At the same time, Vorhes continued to work to get a hemp law passed in his own state, Iowa. This session he worked with Sen. Kevin Kinney, a farmer from Oxford, with Iowa State University and others in helping move a hemp bill through the Legislature.

Gov. Kim Reynolds signed the bill into law last week.

During the signing ceremony, where Vorhes received one of the ceremonial signing pens, he said, Kinney approached him and said, “You’re my farmer. I tell a lot of people about you.”

The state will still need to seek approval from the USDA for a state program, said Iowa Secretary of Agriculture Mike Naig. But assuming that’s granted — it is allowed under the 2018 Farm Bill — Iowans could begin growing industrial hemp next year, in 2020.

The law limits growers to no more than 40 acres, and that limitation concerns Vorhes because of the amount that is needed to grow to provide enough oil to help feed his cattle.

“I’m excited that the new law will now allow me to work here where I have the facilities and I have the cattle and I have everything I need to do the research” Vorhes said. “I’m not overly excited about the 40-acre cap, because that kind of limits what I can do.

“I need so much oil for these calves to do the research even, and that leaves me really tight for getting enough oil for my research studies,” he said.

“I do understand why it’s in place,” Vorhes said. “There’s a lot of big companies that were wanting to come to Iowa and try to monopolize the hemp industry, and so this gives family farms a chance to kind of learn what they’re doing and get organized and start to raise the product before big companies come in and put up thousands of acres and run us all out.”

This past winter, Vorhes began working for Third Wave Farms of Mount Vernon, Kentucky, a company that says its mission is “to expand opportunities for American farmers to grow industrial hemp as a sustainable and profitable crop.”

He’s the director of farm operations for Third Wave, overseeing growing hemp on about 1,000 acres in nine different states.

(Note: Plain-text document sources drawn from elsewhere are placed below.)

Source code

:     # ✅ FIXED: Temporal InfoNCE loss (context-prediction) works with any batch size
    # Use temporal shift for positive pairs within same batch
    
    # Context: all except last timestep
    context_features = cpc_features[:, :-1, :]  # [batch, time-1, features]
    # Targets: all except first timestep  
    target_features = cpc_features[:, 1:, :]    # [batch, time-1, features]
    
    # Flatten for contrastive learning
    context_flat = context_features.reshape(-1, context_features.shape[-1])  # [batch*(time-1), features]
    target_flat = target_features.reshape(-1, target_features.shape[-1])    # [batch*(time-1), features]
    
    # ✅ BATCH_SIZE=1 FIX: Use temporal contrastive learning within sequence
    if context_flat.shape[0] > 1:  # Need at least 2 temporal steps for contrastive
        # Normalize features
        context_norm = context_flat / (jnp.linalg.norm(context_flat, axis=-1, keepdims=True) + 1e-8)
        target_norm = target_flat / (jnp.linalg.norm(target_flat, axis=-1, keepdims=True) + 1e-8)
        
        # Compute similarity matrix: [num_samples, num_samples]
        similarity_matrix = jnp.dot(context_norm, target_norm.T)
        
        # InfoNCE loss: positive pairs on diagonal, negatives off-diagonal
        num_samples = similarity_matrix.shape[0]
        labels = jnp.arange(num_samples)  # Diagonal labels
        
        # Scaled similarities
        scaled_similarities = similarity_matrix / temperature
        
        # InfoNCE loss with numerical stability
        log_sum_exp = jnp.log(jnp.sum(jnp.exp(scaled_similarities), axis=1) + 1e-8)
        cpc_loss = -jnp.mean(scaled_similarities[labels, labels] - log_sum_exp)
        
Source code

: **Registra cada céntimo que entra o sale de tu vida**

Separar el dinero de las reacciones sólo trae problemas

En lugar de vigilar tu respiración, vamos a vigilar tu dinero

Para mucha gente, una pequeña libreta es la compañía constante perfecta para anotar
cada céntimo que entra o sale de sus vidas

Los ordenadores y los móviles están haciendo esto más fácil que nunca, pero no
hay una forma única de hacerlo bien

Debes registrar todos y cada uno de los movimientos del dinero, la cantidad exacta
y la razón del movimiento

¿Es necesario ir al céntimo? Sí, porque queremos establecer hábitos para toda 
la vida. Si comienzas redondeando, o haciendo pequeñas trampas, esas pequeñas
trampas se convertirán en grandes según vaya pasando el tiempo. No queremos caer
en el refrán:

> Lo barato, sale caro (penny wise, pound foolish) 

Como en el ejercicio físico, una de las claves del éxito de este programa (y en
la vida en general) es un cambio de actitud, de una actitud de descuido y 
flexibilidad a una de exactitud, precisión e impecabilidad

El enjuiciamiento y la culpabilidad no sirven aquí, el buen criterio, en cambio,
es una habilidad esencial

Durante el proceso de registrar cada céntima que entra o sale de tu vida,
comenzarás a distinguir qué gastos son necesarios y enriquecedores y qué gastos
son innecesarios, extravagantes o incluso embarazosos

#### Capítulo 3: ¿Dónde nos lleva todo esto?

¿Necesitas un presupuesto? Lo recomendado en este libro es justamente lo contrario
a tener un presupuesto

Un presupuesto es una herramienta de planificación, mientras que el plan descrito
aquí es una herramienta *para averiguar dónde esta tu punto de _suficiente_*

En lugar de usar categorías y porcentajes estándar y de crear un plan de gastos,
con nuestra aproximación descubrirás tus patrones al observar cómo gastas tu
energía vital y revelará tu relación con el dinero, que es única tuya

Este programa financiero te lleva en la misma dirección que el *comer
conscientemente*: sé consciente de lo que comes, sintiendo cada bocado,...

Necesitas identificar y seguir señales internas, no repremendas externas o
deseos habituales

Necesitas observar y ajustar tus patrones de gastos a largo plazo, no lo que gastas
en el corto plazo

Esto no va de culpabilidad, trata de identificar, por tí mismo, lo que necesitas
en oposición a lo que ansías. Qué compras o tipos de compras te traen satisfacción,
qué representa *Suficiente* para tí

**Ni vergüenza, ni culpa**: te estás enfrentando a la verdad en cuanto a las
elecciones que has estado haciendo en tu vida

“I oversee the farming, everything up to extraction” of the hemp oil, he said.

“Right now, I’m heading to Kentucky to work down there on a hemp farm, Vorhes said in a recent phone interview with the Press. “I’ve been traveling the country, consulting with different people in the hemp industry.”

He said he’s excited about the possibilities the new hemp law will give Iowa farmers.

Because hemp is more tolerant of cold and holds it leaf canopy longer in the fall, it prevents weeds from getting a late-season start in fields. The plant’s deep and complex root structure helps increase water movement through soils and adds to the organic content, helping bind more carbon into the soil.

Hemp reduces the amount of tillage needed in a field, reduces the amount of herbicides needed and also provides a cash crop in the oil from the seeds, the feed value of the seed cake, and fiber and other uses from other parts of the plant.

“It’s a good, organic system where you kind of produce everything you need. You have your cattle and your livestock feed, and you have the manure. It’s a closed system where you have everything you need to produce the food.”

Ag Secretary Naig advised farmers interested in growing hemp to do the research and make decisions like they would with any crop.

“I’ve said many times I am confident that we can grow industrial hemp in the state of Iowa. We used to and we’re good at growing nearly anything,” Naig told RadioIowa. “It’s really a question in my mind of whether or not folks have a viable market for that product.”

The law requires the hemp plants to have levels of THC — the chemical that produces the “high” in some forms of cannabis  — 0.3 percent or less.